======== Data to examine

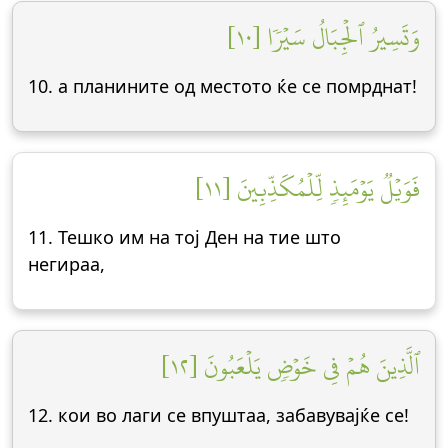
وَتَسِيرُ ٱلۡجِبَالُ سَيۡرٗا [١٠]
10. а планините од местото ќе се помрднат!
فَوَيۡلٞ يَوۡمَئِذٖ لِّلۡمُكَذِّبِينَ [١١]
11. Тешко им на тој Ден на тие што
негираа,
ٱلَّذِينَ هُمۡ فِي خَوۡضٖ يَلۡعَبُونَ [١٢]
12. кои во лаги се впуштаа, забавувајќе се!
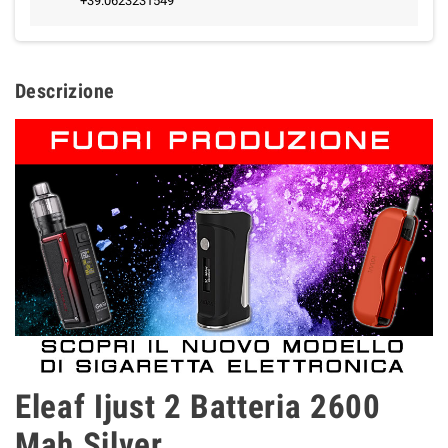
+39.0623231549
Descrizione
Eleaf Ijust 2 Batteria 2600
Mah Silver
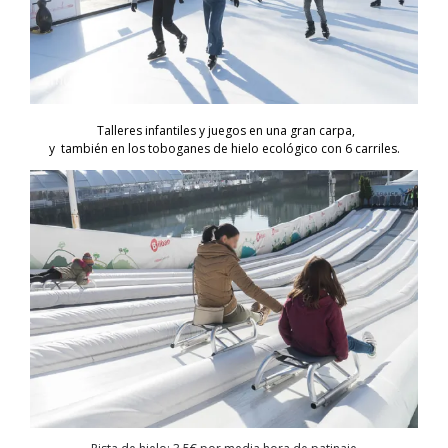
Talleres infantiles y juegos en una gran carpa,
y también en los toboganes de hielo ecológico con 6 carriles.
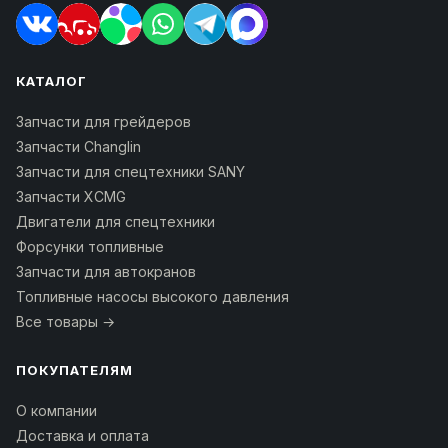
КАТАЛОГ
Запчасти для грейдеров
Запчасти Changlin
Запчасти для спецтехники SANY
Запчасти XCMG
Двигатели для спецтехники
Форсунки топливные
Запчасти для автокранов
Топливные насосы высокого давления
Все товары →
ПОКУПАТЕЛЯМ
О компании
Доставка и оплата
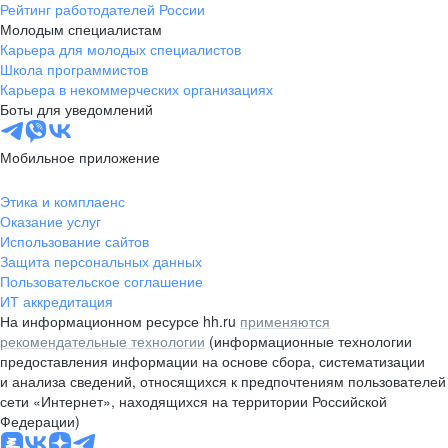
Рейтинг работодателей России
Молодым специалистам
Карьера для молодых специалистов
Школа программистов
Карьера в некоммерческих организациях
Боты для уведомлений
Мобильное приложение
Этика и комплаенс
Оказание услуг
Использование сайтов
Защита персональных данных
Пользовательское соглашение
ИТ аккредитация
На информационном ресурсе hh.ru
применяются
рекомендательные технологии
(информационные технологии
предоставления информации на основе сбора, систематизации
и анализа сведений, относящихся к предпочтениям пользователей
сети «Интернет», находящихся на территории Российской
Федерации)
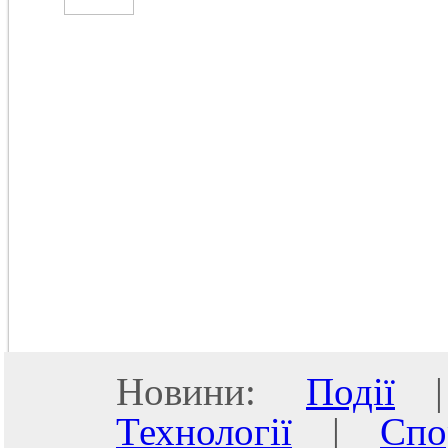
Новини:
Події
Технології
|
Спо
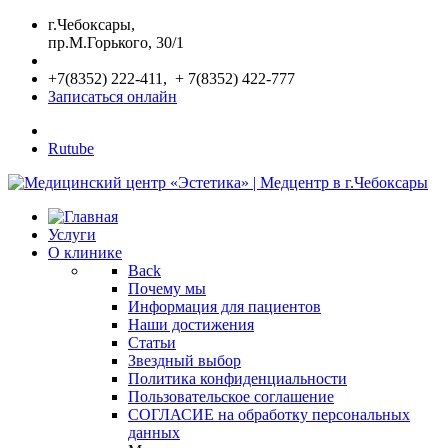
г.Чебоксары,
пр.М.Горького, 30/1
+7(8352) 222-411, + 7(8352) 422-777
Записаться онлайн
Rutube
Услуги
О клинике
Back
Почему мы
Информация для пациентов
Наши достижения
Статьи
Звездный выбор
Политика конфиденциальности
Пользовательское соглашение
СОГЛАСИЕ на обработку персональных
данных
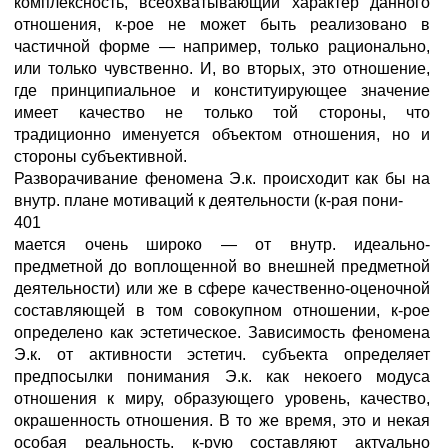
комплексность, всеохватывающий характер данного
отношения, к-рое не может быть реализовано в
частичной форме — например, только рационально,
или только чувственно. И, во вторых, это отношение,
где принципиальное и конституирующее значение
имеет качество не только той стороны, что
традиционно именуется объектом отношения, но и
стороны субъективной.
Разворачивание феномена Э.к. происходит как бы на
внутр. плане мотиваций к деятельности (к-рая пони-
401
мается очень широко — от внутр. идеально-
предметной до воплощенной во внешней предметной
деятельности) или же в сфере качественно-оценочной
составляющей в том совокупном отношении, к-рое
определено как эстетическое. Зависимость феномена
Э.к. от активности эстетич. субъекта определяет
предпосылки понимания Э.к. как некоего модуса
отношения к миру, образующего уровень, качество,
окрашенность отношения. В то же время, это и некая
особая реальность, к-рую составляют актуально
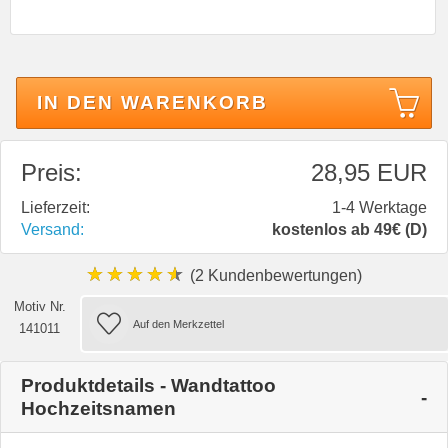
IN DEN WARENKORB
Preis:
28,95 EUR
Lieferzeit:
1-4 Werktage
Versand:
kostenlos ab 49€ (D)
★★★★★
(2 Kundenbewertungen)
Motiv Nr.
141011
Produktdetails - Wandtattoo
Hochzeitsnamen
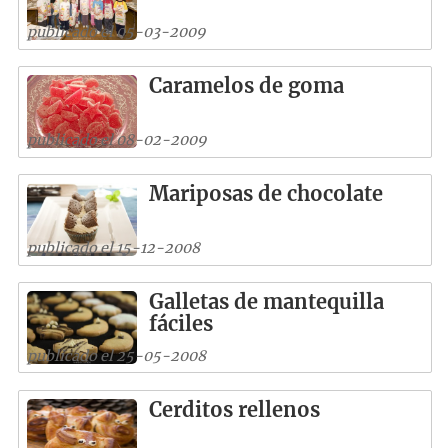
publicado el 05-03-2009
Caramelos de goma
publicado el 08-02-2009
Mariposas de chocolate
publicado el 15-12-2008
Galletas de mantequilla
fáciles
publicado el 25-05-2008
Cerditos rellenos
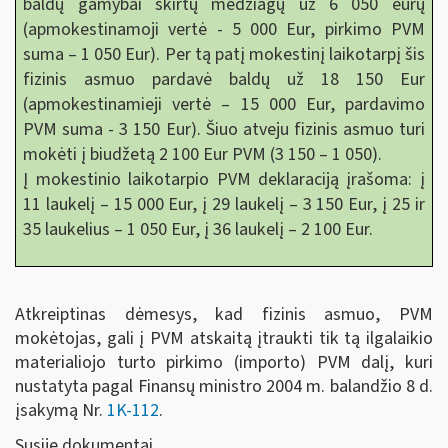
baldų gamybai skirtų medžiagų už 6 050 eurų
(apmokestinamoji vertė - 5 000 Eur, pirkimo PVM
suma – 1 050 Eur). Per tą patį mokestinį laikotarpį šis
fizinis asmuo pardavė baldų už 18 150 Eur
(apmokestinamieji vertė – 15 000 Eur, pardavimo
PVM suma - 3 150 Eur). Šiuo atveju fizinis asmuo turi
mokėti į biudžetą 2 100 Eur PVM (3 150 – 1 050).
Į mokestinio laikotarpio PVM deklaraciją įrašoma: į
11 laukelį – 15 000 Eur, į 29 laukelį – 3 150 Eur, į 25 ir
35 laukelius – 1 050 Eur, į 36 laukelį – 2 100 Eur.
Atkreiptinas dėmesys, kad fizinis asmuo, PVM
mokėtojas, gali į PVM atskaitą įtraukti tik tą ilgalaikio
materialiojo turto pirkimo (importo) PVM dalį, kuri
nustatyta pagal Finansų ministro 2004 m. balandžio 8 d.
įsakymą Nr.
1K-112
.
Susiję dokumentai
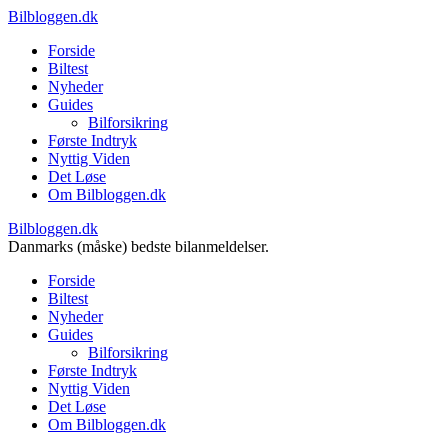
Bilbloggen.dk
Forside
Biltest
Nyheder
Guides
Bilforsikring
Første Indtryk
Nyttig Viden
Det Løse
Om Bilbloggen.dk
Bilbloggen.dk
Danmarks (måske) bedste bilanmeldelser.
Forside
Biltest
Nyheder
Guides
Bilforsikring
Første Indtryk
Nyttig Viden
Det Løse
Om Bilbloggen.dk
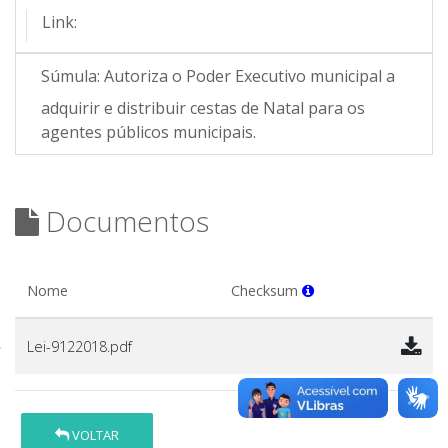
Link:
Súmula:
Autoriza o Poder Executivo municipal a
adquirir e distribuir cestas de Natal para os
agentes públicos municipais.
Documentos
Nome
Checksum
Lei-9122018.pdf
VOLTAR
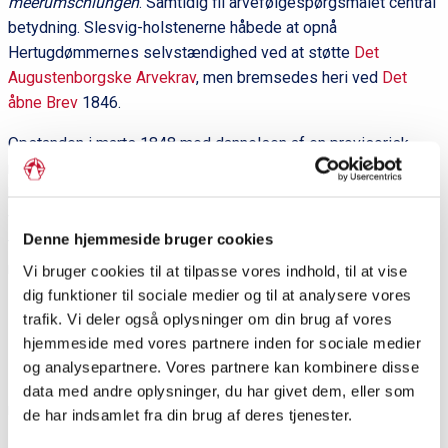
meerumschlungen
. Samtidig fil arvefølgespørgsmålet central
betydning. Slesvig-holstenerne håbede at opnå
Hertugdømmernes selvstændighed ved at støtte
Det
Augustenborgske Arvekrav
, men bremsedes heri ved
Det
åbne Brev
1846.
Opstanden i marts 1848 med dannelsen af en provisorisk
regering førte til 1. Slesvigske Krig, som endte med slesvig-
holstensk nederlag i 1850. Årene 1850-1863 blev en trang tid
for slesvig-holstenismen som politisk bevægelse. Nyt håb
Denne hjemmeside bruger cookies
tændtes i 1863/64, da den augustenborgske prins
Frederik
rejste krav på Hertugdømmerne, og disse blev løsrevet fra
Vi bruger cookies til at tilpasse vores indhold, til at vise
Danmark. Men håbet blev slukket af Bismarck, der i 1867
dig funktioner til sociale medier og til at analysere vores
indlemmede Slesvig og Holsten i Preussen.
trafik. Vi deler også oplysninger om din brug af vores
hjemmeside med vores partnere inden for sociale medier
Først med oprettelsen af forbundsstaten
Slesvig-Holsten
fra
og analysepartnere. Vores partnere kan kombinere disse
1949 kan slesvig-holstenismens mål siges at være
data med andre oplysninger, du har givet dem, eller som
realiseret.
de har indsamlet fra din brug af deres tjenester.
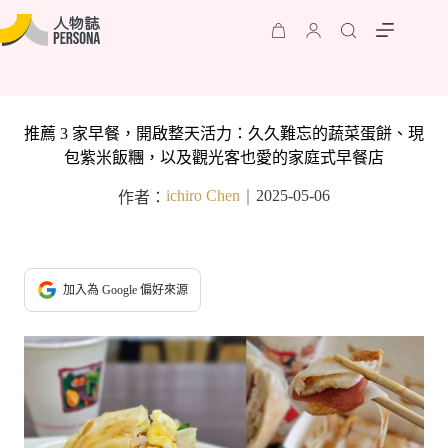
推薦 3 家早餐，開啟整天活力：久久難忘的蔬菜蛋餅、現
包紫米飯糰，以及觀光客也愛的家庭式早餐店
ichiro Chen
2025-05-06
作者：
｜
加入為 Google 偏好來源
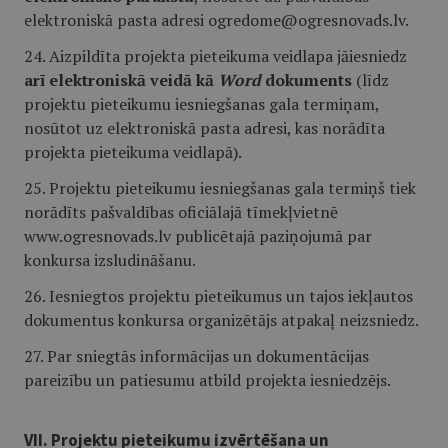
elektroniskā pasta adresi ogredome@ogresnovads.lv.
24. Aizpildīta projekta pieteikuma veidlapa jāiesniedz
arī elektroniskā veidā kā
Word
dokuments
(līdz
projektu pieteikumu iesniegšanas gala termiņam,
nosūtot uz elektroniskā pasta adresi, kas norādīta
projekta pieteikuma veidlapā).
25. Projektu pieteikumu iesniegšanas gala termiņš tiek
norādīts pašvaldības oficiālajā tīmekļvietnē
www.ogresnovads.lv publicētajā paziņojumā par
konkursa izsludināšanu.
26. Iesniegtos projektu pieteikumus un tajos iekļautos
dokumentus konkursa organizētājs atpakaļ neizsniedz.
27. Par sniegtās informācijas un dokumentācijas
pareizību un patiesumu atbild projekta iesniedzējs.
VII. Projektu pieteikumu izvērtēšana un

================

The task -
Find each line above that contains the string "феномена", and copy every such line in full.

Solution below -
Разворачивание феномена Э.к. происходит как бы на
определено как эстетическое. Зависимость феномена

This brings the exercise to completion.